If you’re like me, once you hit your 30’s, you noticed that it became markedly harder to keep your youthful, thin figure. With each year that passes, luring you closer to 40, it becomes harder and harder to not only get in shape but to stay in shape. We’ve heard and seen it with our parents and as much as we all want to believe that we won’t be victims like that, we keep putting off getting into shape until an easy task becomes an all our war against our bodies and diets.
At the end of 2012, we made a goal to run our first marathon in September 2013, the Berlin Marathon. And I personally had never been a runner in the past — nor was I too fond of the idea of starting to run.
Anyone who has ever begun reaching toward any goal in life knows you have to take baby steps instead of giant leaps if you want to stay motivated. So our very first running goal was not to start running and keep going…but to schedule our first 5k race about 4 or 5 weeks after we started running.
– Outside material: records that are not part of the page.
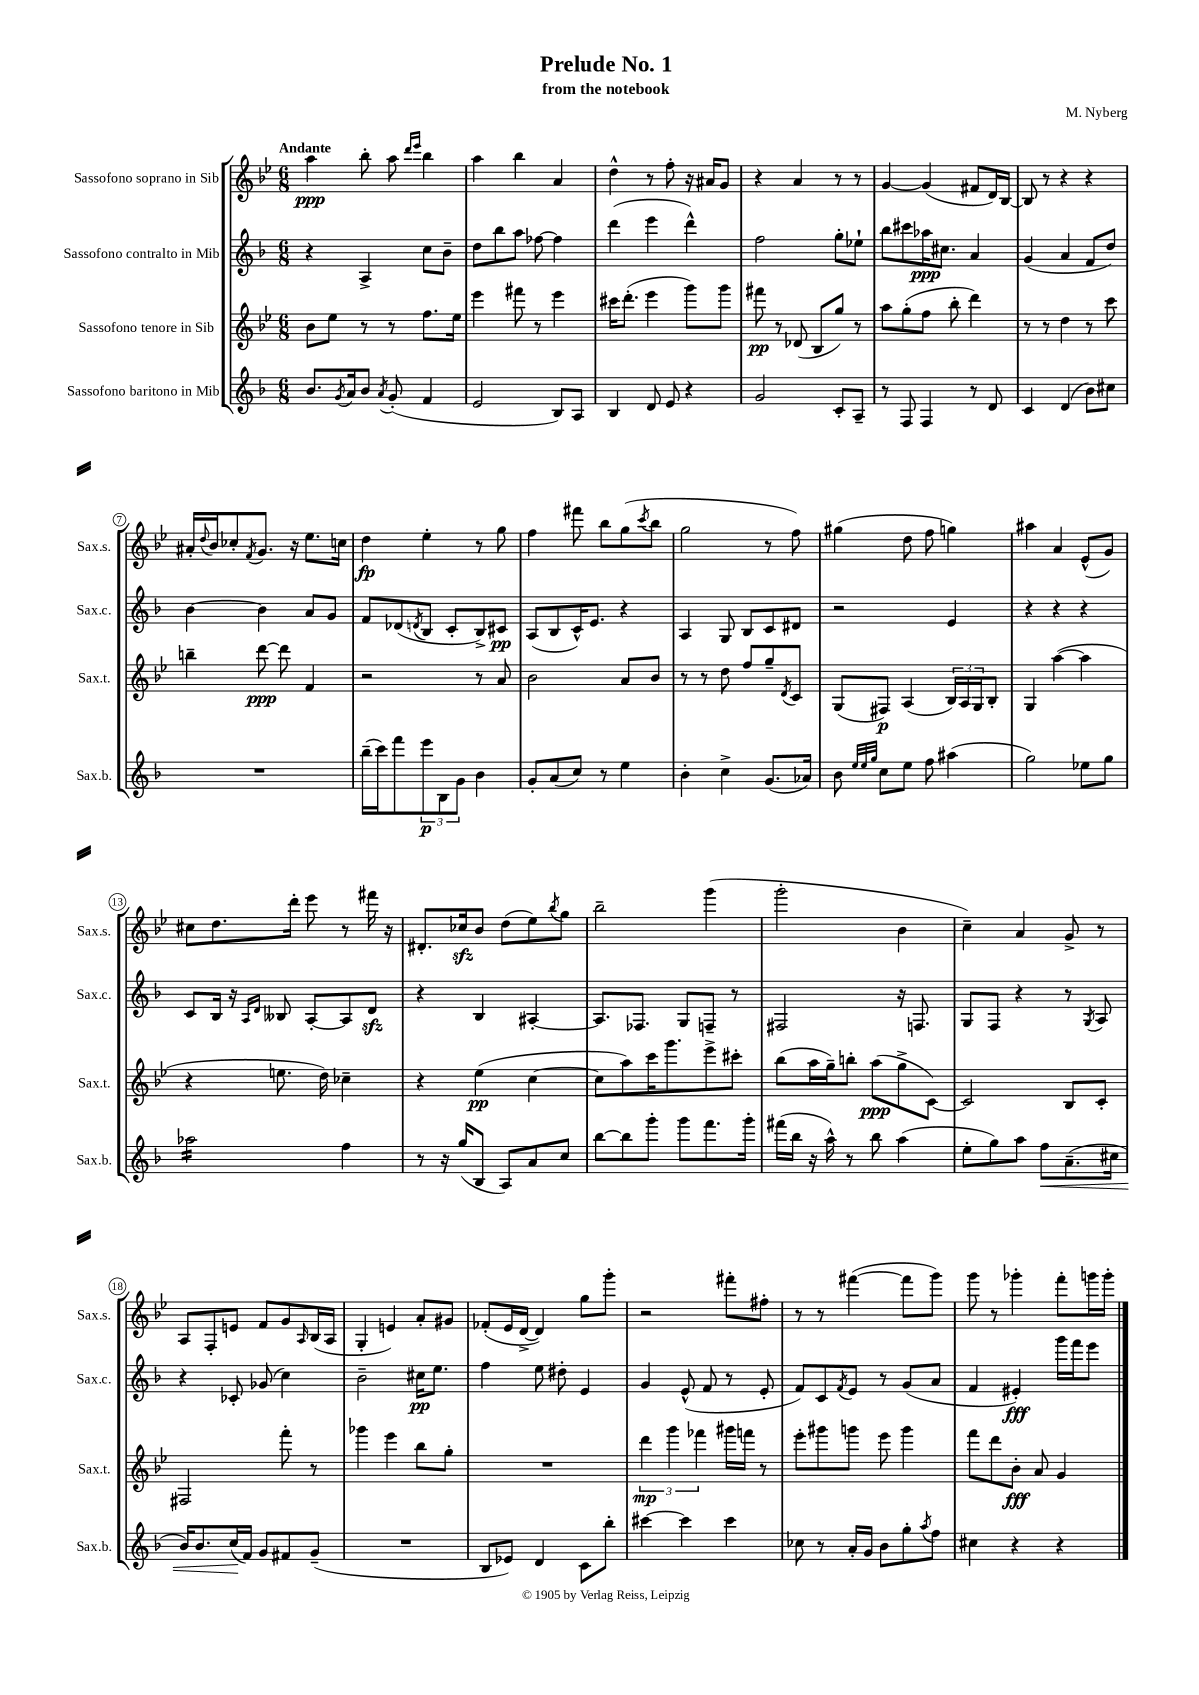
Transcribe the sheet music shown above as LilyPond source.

\header { title = "Prelude No. 1" composer = "M. Nyberg" subtitle = "from the notebook" }
<<
\new StaffGroup <<
\new Staff = "s0" \with { instrumentName = "Sassofono soprano in Sib" shortInstrumentName = "Sax.s." } {
    \clef treble \key bes \major \numericTimeSignature \time 6/8 \tempo "Andante"
    a''4\ppp bes''8-. a''8 \grace { d'''16 ees'''16 } bes''4 |
    a''4 bes''4 a'4 |
    d''4-^ r8 f''8-. r16 ais'16 g'8 |
    r4 a'4 r8 r8 |
    g'4~ g'4( fis'8 d'16) bes16~ |
    bes8 r8 r4 r4 |
    ais'16-. \appoggiatura { d''8 } bes'16 ces''8-. \acciaccatura { f'8 } g'8. r16 ees''8. c''16 |
    d''4\fp ees''4-. r8 g''8 |
    f''4 fis'''8 bes''8 g''8( \acciaccatura { c'''8 } bes''8 |
    g''2 r8 f''8) |
    gis''4( d''8 f''8 g''4) |
    ais''4 a'4 ees'8-^( g'8) |
    cis''8 d''8. d'''16-. ees'''8 r8 fis'''16 r16 |
    dis'8.-. ces''16\sfz bes'8 d''8( ees''8) \acciaccatura { bes''8 } g''8 |
    bes''2-- g'''4( |
    g'''2-. bes'4 |
    c''4--) a'4 g'8-> r8 |
    a8 f8-. e'8 f'8 g'8 \grace { a16 } bes16( a16 |
    g4-. e'4) a'8-. gis'8 |
    fes'8-.( ees'16 d'16~-> d'4) g''8 g'''8-. |
    r2 fis'''8-. fis''8-. |
    r8 r8 fis'''4~( fis'''8 g'''8) |
    g'''8 r8 ges'''4-. f'''8-. g'''16 g'''16-. \bar "|." |
}
\new Staff = "s1" \with { instrumentName = "Sassofono contralto in Mib" shortInstrumentName = "Sax.c." } {
    \clef treble \key f \major \numericTimeSignature \time 6/8
    r4 a4-> c''8 bes'8-- |
    d''8 bes''8 a''8 fes''8~ fes''4 |
    d'''4( e'''4 d'''4-^) |
    f''2 g''8-. ees''8-! |
    bes''8 cis'''8 aes''16\ppp cis''8. a'4 |
    g'4( a'4 f'8 d''8) |
    bes'4~ bes'4 a'8 g'8 |
    f'8 des'8( \acciaccatura { d'8 } bes8 c'8-. bes8->) cis'8\pp |
    a8( bes8 c'16-^) e'8. r4 |
    a4 g8 bes8 c'8 dis'8 |
    r2 e'4 |
    r4 r4 r4 |
    c'8 bes16 r16 \grace { a16 d'16 } beses8 a8~-. a8 d'8\sfz |
    r4 bes4 ais4~-. |
    ais8. fes8. g8 f8-- r8 |
    fis2 r16 f8. |
    g8 f8 r4 r8 \acciaccatura { g8 } a8 |
    r4 ces'8-. ges'8( c''4) |
    bes'2-- cis''16\pp e''8. |
    f''4 e''8 dis''8-. e'4 |
    g'4 e'8-^( f'8 r8 e'8-. |
    f'8) c'8 \acciaccatura { f'8 } e'8 r8 g'8( a'8 |
    f'4 eis'4-.\fff) g'''16 f'''16 e'''8 \bar "|." |
}
\new Staff = "s2" \with { instrumentName = "Sassofono tenore in Sib" shortInstrumentName = "Sax.t." } {
    \clef treble \key bes \major \numericTimeSignature \time 6/8
    bes'8 ees''8 r8 r8 f''8. ees''16 |
    ees'''4 fis'''8 r8 ees'''4 |
    cis'''16 d'''8.-.( ees'''4 g'''8) g'''8 |
    fis'''8\pp r8 des'8( bes8 g''8) r8 |
    a''8 g''8-.( f''8 bes''8-. d'''4) |
    r8 r8 d''4 r8 c'''8 |
    b''4-- d'''8~\ppp d'''8 f'4 |
    r2 r8 a'8 |
    bes'2 a'8 bes'8 |
    r8 r8 d''8 f''8 g''8-- \acciaccatura { d'8 } c'8 |
    g8( fis8\p) a4( \tuplet 3/2 { bes16) a16 g16 } bes8-. |
    g4 a''4~( a''4 |
    r4 e''8. d''16) ces''4-- |
    r4 ees''4\pp( c''4~ |
    c''8 a''8) c'''16 g'''8. ees'''8-> cis'''8-. |
    bes''8( a''16 g''16--) b''8-. a''8\ppp( g''8-> c'8~) |
    c'2 bes8 c'8-. |
    fis2 f'''8-. r8 |
    ges'''4 ees'''4 bes''8 g''8-. |
    R2. |
    \tuplet 3/2 { d'''4\mp g'''4 fes'''4 } gis'''16 f'''16 r8 |
    ees'''8-. gis'''8 g'''8 ees'''8 g'''4 |
    f'''8 d'''8 bes'8-.\fff a'8 g'4 \bar "|." |
}
\new Staff = "s3" \with { instrumentName = "Sassofono baritono in Mib" shortInstrumentName = "Sax.b." } {
    \clef treble \key f \major \numericTimeSignature \time 6/8
    bes'8. \acciaccatura { g'8 } a'16 bes'8 \acciaccatura { a'8 } g'8-.( f'4 |
    e'2 bes8) a8 |
    bes4 d'8 e'8 r4 |
    g'2 c'8-. a8-- |
    r8 f8 f4 r8 d'8 |
    c'4 d'4( bes'8) cis''8 |
    R2. |
    bes''16--( c'''16) f'''8 \tuplet 3/2 { e'''8\p bes8 g'8 } bes'4 |
    g'8-. a'8( c''8) r8 e''4 |
    bes'4-. c''4-> g'8.( aes'16) |
    bes'8 \grace { e''32 e''32 g''32 } c''8 e''8 f''8 ais''4( |
    g''2) ees''8 g''8 |
    aes''2:16 f''4 |
    r8 r16 g''16( bes8 a8) a'8 c''8 |
    bes''8~ bes''8 g'''8-. g'''8 f'''8. g'''16-. |
    fis'''16( bes''16 r16 a''16-^) r8 bes''8 a''4( |
    e''8-. g''8) a''8 f''8\< a'8.--( cis''16 |
    bes'16) bes'8. c''16\!( f'16) g'8 fis'8 g'8--( |
    R2. |
    bes8 ees'8) d'4 c'8 bes''8-. |
    cis'''4~ cis'''4 cis'''4 |
    ces''8 r8 a'16-. g'16 bes'8 g''8-. \acciaccatura { a''8 } f''8 |
    cis''4 r4 r4 \bar "|." |
}
>>
>>
\layout { \context { \Score \override BarNumber.stencil = #(make-stencil-circler 0.1 0.3 ly:text-interface::print) } }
As luck would have it, we found a 5k cross country race that was nothing like we’d trained for — but we still managed to beat our goal of finishing in under 30 minutes — and happened to finish first and second in our age groups. I finished second amongst the women with a time of 29:14, 9th overall and 6 seconds faster than my husband. 😉
About two months later, we ran our first 10k. And just 6 months after we started running, completed our first half-marathon with a time of 2 hours 8 minutes and 30 seconds! If you have been thinking about running your first 5k, there’s no time like the present.
I’ve put together a beginner to 5k in 4 weeks training schedule (which was loosely inspired from this Women’s Health weight loss running plan) which can help anyone who is thinking about starting to run become a runner. Whether you’ve run before and loved it or done it and thought it was terrible, running is a great way to lose weight, reduce stress and generally feel better about yourself. But here’s the thing; you’ve got to start doing it to actually become a runner. And getting past the 9th run is often the imaginary hurdle that means you’re going to stick with it or not. With this schedule, you’ll breeze past that run, build up your “tolerance” to running slowly so that you don’t feel overwhelmed with the distances right off the bat and be well on your way to a healthier, better you.
So what are you waiting for? Get going!
Here’s what others have to say about the training plan:
“I love your website and want to thank you for everything you have posted and your encouraging words. I have been really reading your running posts and love them. Thank you so so much that is perfect and just what I was looking for. Keep up the great encouraging work!” — J G
Note: I’m not a doctor or a personal trainer. If you have health issues or think you need medical attention, you should seek professional help instead of listening to the advice of strangers on the Internet. If you begin training and have underlying medical issues that you are aware of or choose to ignore, you will likely only further hurt yourself.